GLI “INVISIBILI” CI DARANNO LA FORZA DI RIBELLARCI

DI CLAUDIA SABA

Sono le 11.30.
Su questa strada passo spesso per tornare a casa.
Ma oggi iniziano ufficialmente le vacanze e torno un po’ prima del previsto.
Qualcuno sta già preparando il pranzo mentre, qualcun altro,
starà facendo la spesa come me.
Lui, non può.
Lui non lavora.
A lui un lavoro glielo hanno sottratto tempo fa e alla sua età, nessuno è disposto a dargli altre possibilità.
Lui fa la spesa qui, in questo cassonetto dell’immondizia.
Da tre anni.
Da quando è stato licenziato.
Non sa cosa porterà a tavola, e non sa neppure a che ora del giorno riuscirà a mangiare.
Mi guarda mentre gli passo accanto e lo guardo anch’io negli occhi.
I suoi occhi non mentono.
Sono gli occhi di chi sente di aver perso tutto.
Occhi di chi non ha più speranze.
Occhi assenti come le persone che guardano passando, senza neppure vederlo.
Occhi che hanno chiesto disperatamente, a cui nessuno si è degnato di rispondere.
Occhi che hanno smesso di implorare.
Ma quando abbiamo iniziato a precipitare così in basso?
Quando abbiamo smesso di essere “umani”?
E mi chiedo ancora quando abbiamo sottratto dignità all’uomo, sostituendola con il progresso, con l’indifferenza.
Eppure per qualcuno non esiste un’emergenza in questo Paese.
Non esiste neppure in quelle periferie di provincia abbandonate a se stesse
dai signori della politica.
Gli stessi signori che siedono ogni giorno su poltrone d’oro senza guardare mai, i “diversi”.
È inutile parlare di sociale con chi ogni giorno fomenta certe situazioni.
È una guerra tra poveri senza precedenti.

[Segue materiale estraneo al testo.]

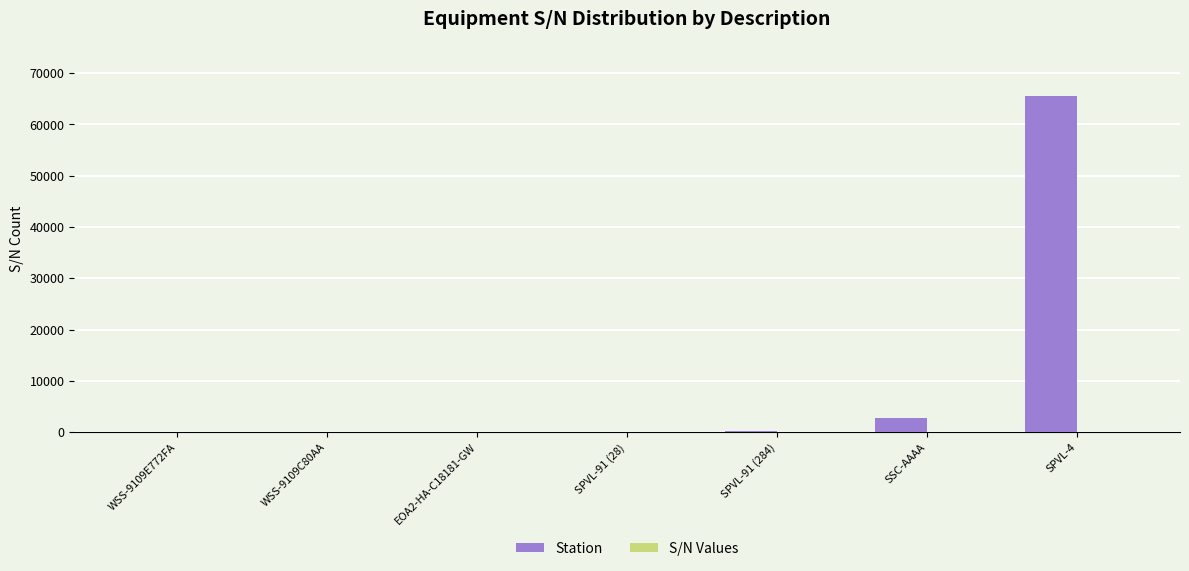

Which series has the largest total across all categories?

Station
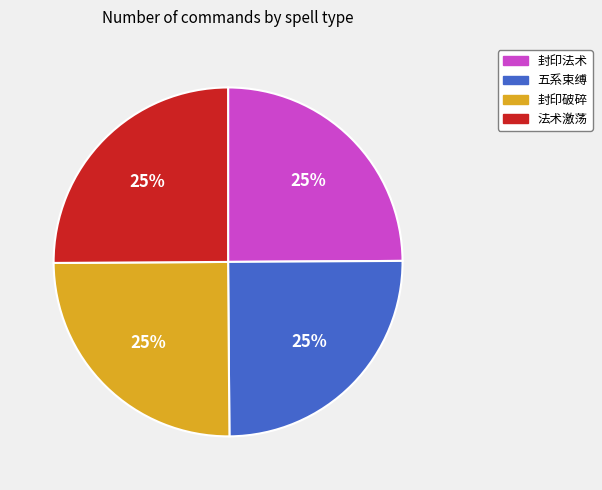

What is the ratio of the value at 五系束缚 to the value at 法术激荡?

1.0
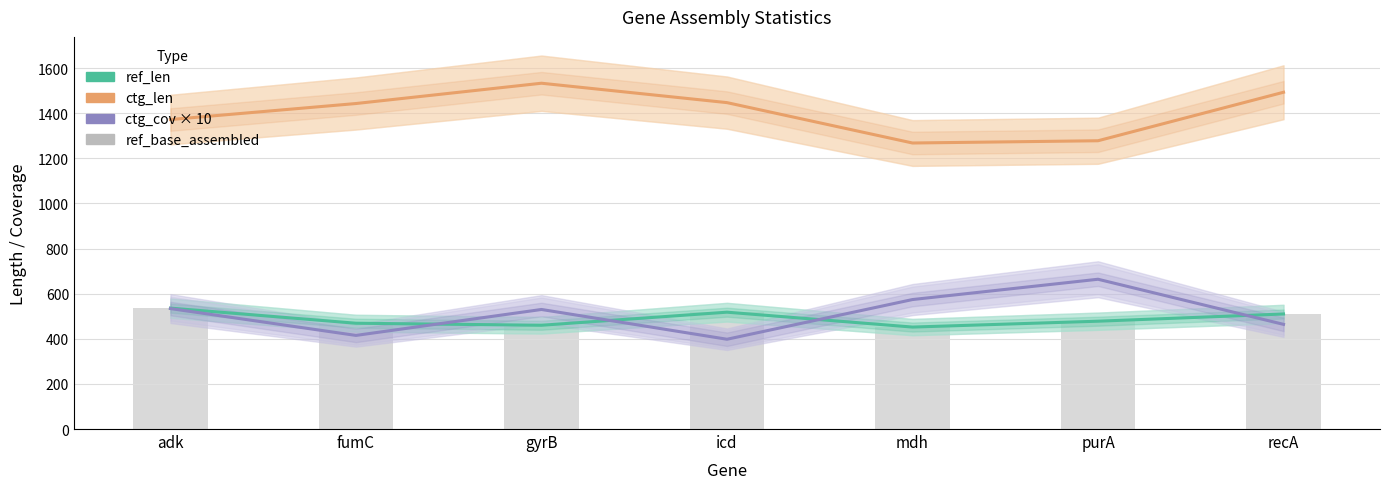

At which category is the sum across all series the highest?

gyrB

E sono stati proprio loro con i loro silenzi, i loro imbarazzi, le loro assenze a provocarla.
Loro, tutti presenti oggi a condannare il capolavoro che hanno costruito, in tanti anni di crisi profonda.

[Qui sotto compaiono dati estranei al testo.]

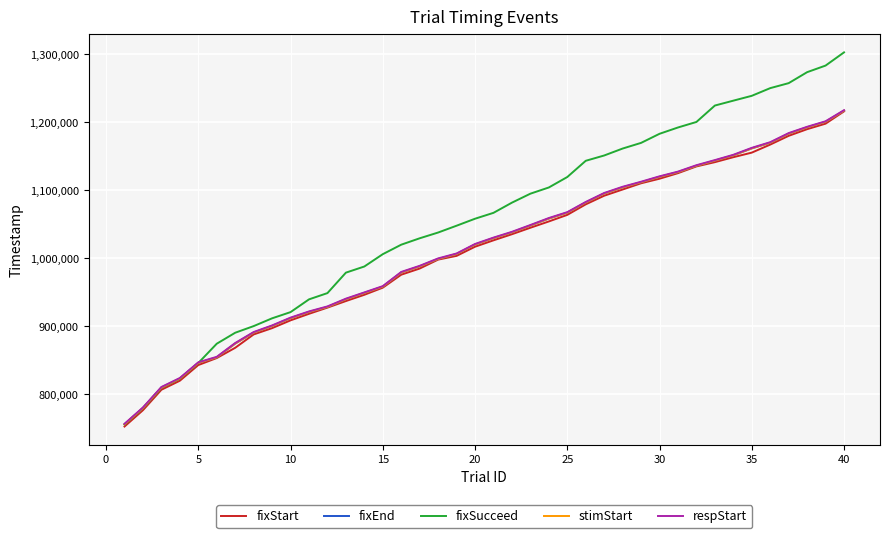

What is the difference between the maximum and second lowest values in the respStart series?

437109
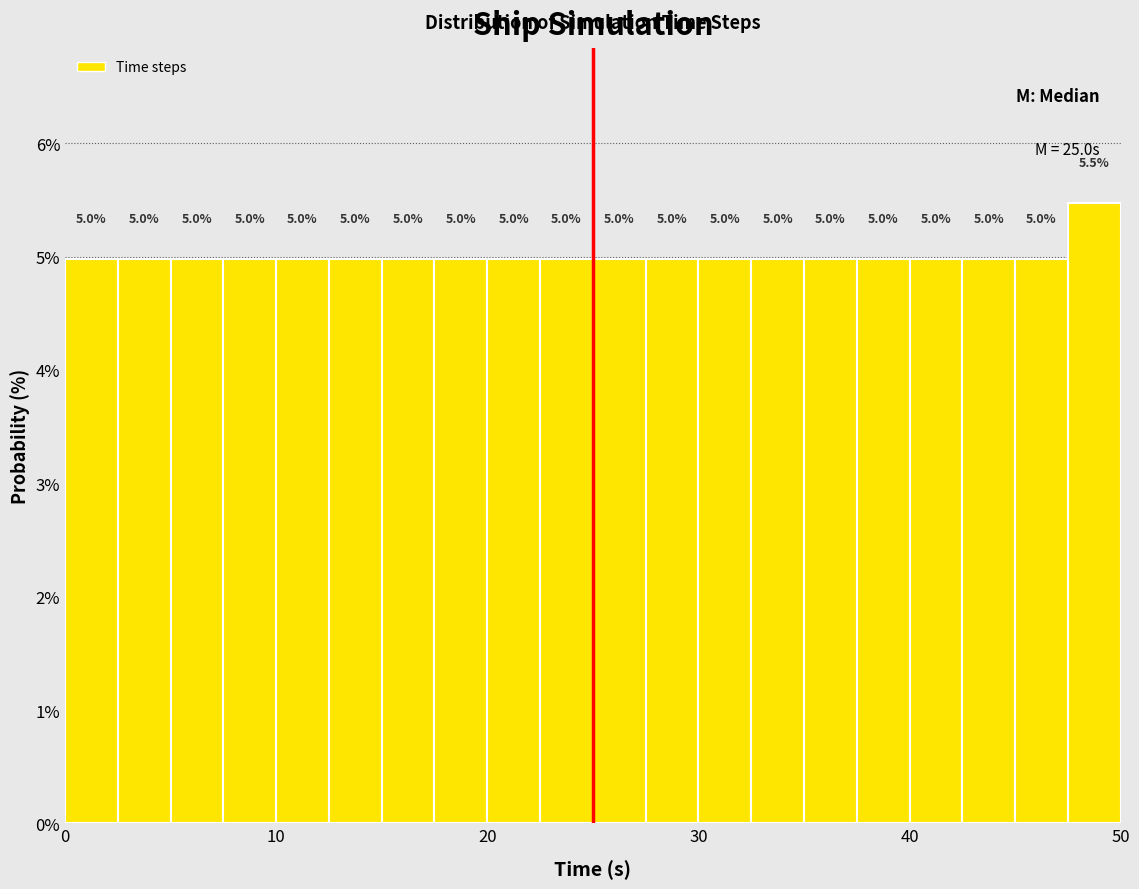

Around what value on the x-axis is the tallest bar? Give the approximate position of its centre, as read against the axis.

49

Senza comprendere che in mancanza di un serio intervento, fin dentro al tessuto sociale di questo Paese, sarà sempre peggio.
Forse dovremmo cominciare a ripetere ogni giorno, che si, siamo in piena emergenza.
Che la vera bomba sociale è pronta ad esplodere.
Che siamo proprio noi, quelli ben vestiti, quelli che si prodigano verso altri sventurati come lui, quelli di cui avere paura.
Chi rovista nei cassonetti, questo lo sa.
E non ha più nulla ormai, da chiedere a nessuno.